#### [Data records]
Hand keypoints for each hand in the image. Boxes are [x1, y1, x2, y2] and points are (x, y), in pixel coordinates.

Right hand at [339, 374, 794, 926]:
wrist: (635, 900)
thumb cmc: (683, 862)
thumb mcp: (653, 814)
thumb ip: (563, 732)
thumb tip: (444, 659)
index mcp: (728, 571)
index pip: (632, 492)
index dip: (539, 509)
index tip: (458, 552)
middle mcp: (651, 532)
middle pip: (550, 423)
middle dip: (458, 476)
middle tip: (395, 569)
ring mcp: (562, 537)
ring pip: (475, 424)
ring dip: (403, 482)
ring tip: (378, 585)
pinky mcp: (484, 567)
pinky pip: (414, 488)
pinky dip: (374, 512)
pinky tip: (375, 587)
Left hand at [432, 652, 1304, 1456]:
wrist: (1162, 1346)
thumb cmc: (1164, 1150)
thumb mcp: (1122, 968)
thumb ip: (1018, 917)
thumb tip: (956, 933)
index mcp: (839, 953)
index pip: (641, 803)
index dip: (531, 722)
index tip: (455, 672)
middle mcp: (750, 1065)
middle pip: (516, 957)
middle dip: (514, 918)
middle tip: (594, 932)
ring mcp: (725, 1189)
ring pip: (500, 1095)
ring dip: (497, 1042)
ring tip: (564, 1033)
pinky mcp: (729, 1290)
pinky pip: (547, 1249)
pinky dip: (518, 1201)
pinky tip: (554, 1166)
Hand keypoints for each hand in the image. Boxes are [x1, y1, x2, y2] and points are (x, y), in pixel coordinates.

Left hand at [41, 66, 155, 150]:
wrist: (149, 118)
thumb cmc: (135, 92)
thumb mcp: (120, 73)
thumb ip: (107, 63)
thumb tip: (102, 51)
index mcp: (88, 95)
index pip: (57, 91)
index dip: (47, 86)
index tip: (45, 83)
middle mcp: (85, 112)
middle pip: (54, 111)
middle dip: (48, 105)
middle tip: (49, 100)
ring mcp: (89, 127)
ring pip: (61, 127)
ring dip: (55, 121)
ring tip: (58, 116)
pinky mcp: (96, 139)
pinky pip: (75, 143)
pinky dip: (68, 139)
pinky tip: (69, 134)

#### [What you have to do]
Examine each line of the records above and tally those with the string "hand". State the total alone.

#### [Exercise output]
5